Can global beef and sheep production keep pace with increasing demand and reflect growing concerns about natural resource use? This was one of the central questions addressed in the Agri-Benchmark Beef and Sheep Conference 2013, which took place in York England from 13-19 June and was hosted by the English Beef and Lamb Executive (EBLEX).
Some 29 countries participate in the global network, including Ireland, Namibia and Uruguay as new members. The week-long event consisted of an internal workshop and a public global forum on the last day, at which Anne Kinsella of Teagasc National Farm Survey was also a participant.
Global beef production continues to face major changes. Growing demand drives beef prices up but feed and land prices keep pace and payments linked (coupled) to production have disappeared in almost all countries. As a result, margins of typical farms analysed by agri benchmark have remained unchanged or decreased.

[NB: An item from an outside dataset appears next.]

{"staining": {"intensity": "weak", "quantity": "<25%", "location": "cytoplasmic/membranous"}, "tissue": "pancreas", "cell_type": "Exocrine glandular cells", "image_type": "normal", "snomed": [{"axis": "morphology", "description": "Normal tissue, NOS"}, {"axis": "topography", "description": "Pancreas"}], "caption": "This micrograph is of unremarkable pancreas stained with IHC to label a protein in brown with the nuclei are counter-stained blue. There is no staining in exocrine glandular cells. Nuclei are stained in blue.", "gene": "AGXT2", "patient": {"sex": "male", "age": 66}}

“Over the past 10 years, we have seen the levels of prices and costs between countries narrowing continuously,” said Claus Deblitz, co-ordinator of the agri benchmark Beef Network. “A number of countries in Asia, Middle East, North Africa as well as Russia have joined the group of high cost and high price countries with implications for competitiveness and global trade flows.”
In this context, Uruguay provides yet another example of dramatic land use changes and land values seven times as high as 10 years ago. Similar to Argentina, the drivers were the expansion of soybean, corn and wheat production which led to a dislocation of beef and sheep production to more marginal areas.

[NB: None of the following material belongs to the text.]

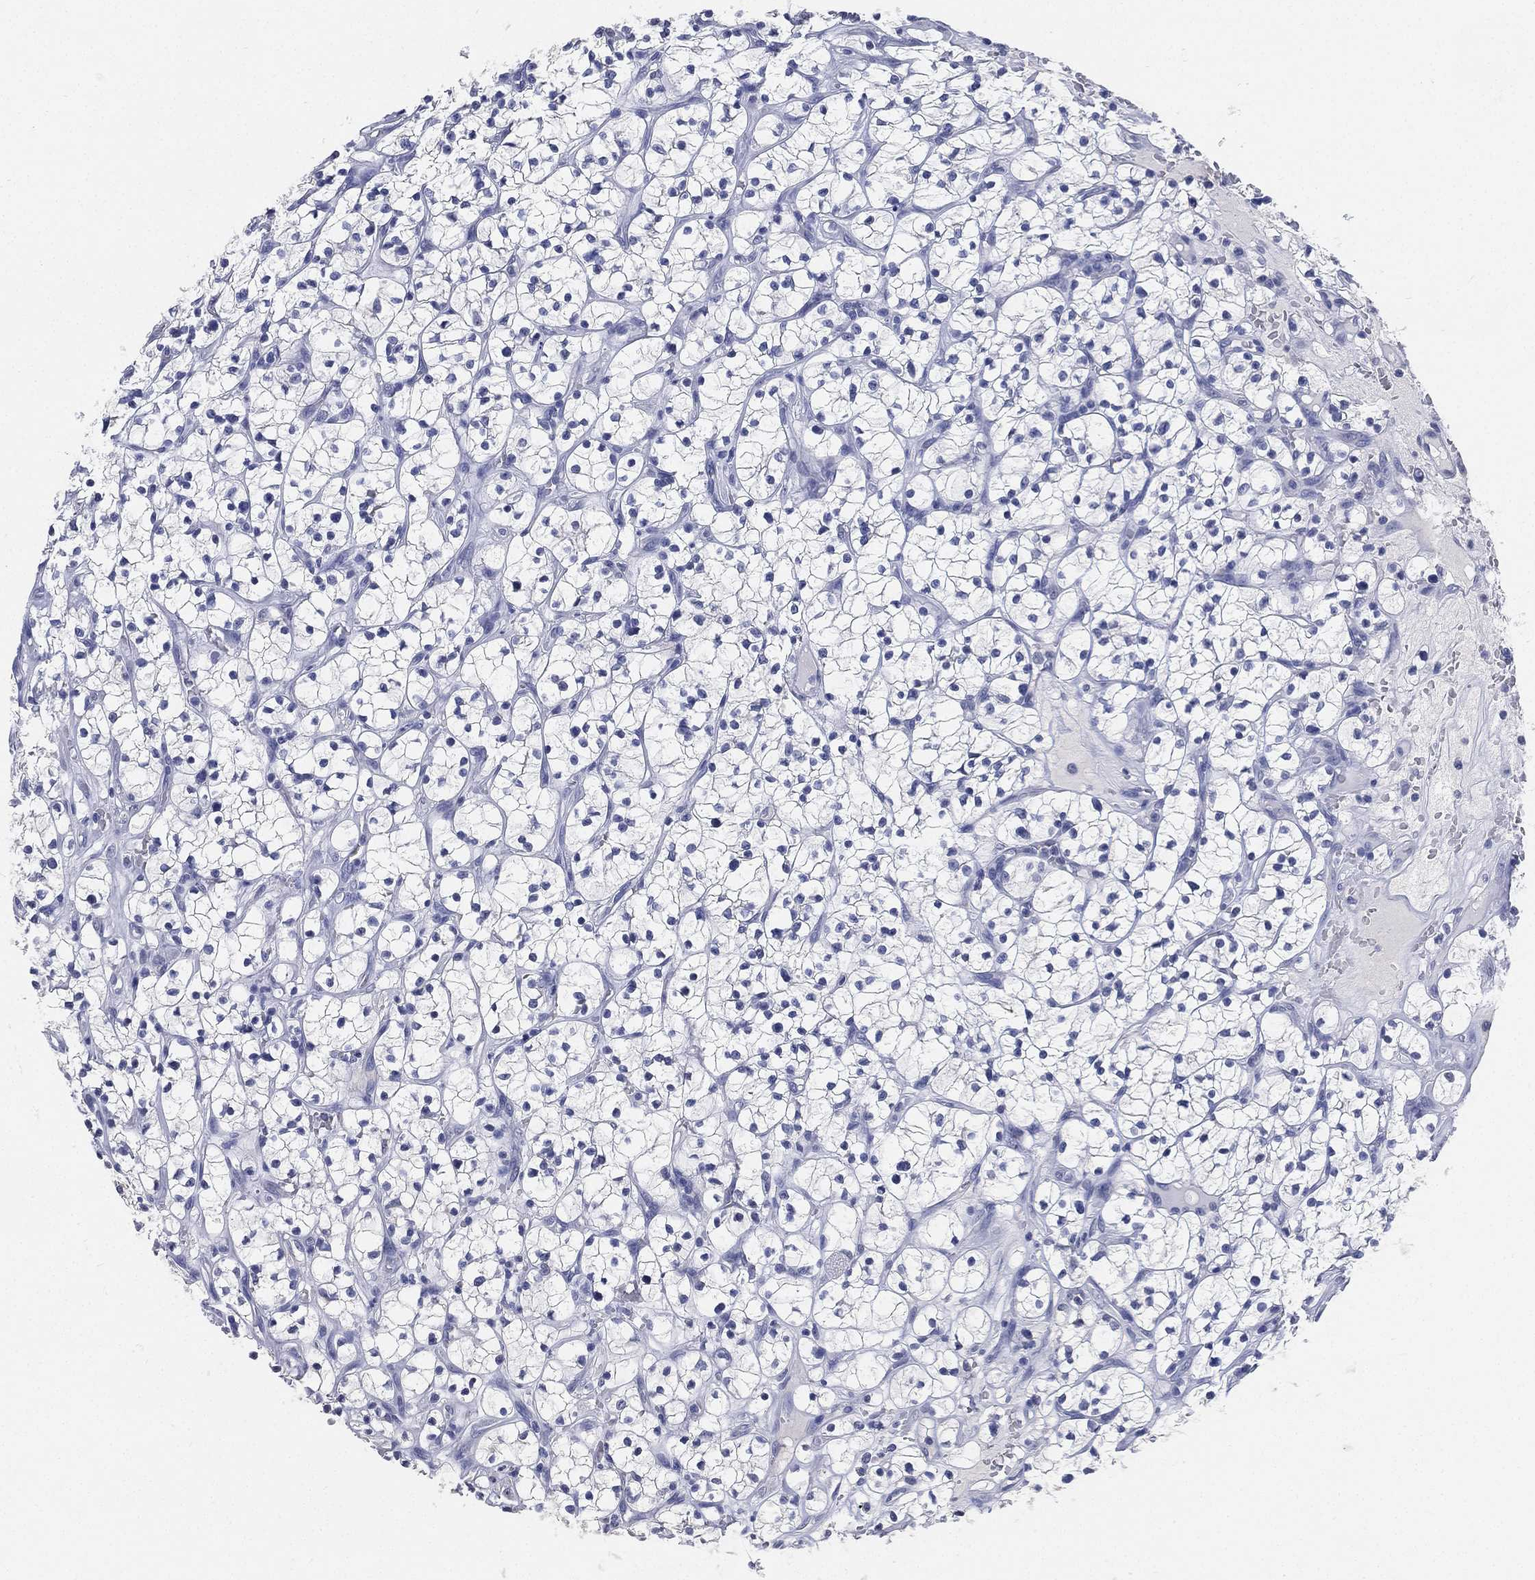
{"staining": {"intensity": "negative", "quantity": "none", "location": "none"}, "tissue": "renal cancer", "cell_type": "Tumor cells", "image_type": "cancer", "snomed": [{"axis": "morphology", "description": "Adenocarcinoma, NOS"}, {"axis": "topography", "description": "Kidney"}], "caption": "This is an immunohistochemistry (IHC) histopathology image of renal cancer (adenocarcinoma). There is no staining in tumor cells.", "gene": "IYD", "patient": {"sex": "female", "age": 64}}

Growth issues in sheep production
In his overview on global trends in sheep production, Peter Weeks, representing Meat and Livestock Australia pointed out: “Sheep prices continue to rise as supply struggles to meet demand”.
There are various limitations to the production of sheep meat: competition for land, degradation of grasslands, rising feed costs, labour shortage and poor prices for the by-product wool. However, global sheep meat consumption is rising, and demand is expected to further grow in the future. China’s share in global sheep production is 26 per cent and China has dominated sheep production growth of the past 10 years with sheep farming being profitable due to the high sheep meat prices. In arid areas such as Inner Mongolia but also in Northern African countries, sheep production often comes with overgrazing, degradation of grasslands and subsequent low productivity levels.
The need to be more productive
With competition from crop farming and other livestock industries, beef and sheep production must become more productive if the present production levels shall be maintained or even increased.
The two main pathways are a) the increase of productivity in pasture systems (both cow-calf and finishing) and b) the shift of finishing cattle from pasture to grain finishing in feedlots for the last few months of the finishing period.
Decreasing stocking rates in vulnerable areas can provide an opportunity to increase both individual animal performance as well as land productivity. Recent production increases have in fact been mainly driven by productivity increases, often accompanied by decreasing cattle and sheep inventories.
Sheep production in New Zealand provides an example where weight sold per ewe increased by almost 80 per cent in the past 20 years, driven by higher lambing percentages and higher slaughter lamb weights.
Carol Davis, senior analyst with EBLEX, concluded: “The reduction of the difference between the top and bottom 30 per cent performers constitutes a huge potential, even for so-called ‘developed’ countries.” To address and analyse the issues surrounding productivity growth in a systematic way, agri-benchmark has been elected to chair the focus area group ‘Closing the efficiency group’ within the FAO-led multi-stakeholder initiative Global Agenda of Action.
… and the need to measure
Assessing the status quo situation, possible improvements of production and its economic implications in a comparable way is key to the process of informing decision makers in agriculture, agribusiness and policy. agri benchmark is a global, non-profit network of agricultural economists, advisors, producers and specialists in key sectors of agricultural and horticultural value chains.
We analyse production systems, their economics, drivers and perspectives on a permanent basis, generating annual updates of data and results and providing a unique data set of typical agricultural farms and production systems. The data can be used for farm comparisons, policy and farm strategy analysis.
Claus Deblitz, co-ordinator of the agri benchmark Network, while on recent work trip to Ireland, visited the Teagasc Mellows campus in Athenry. He was given an overview of some of the current research projects being undertaken in the Teagasc Rural Economy Development Programme. Philip Creighton, researcher on the Teagasc Sheep Demonstration farm in Athenry showcased to Dr Deblitz the latest research being undertaken on the Mellows farm while taking a tour of the farm.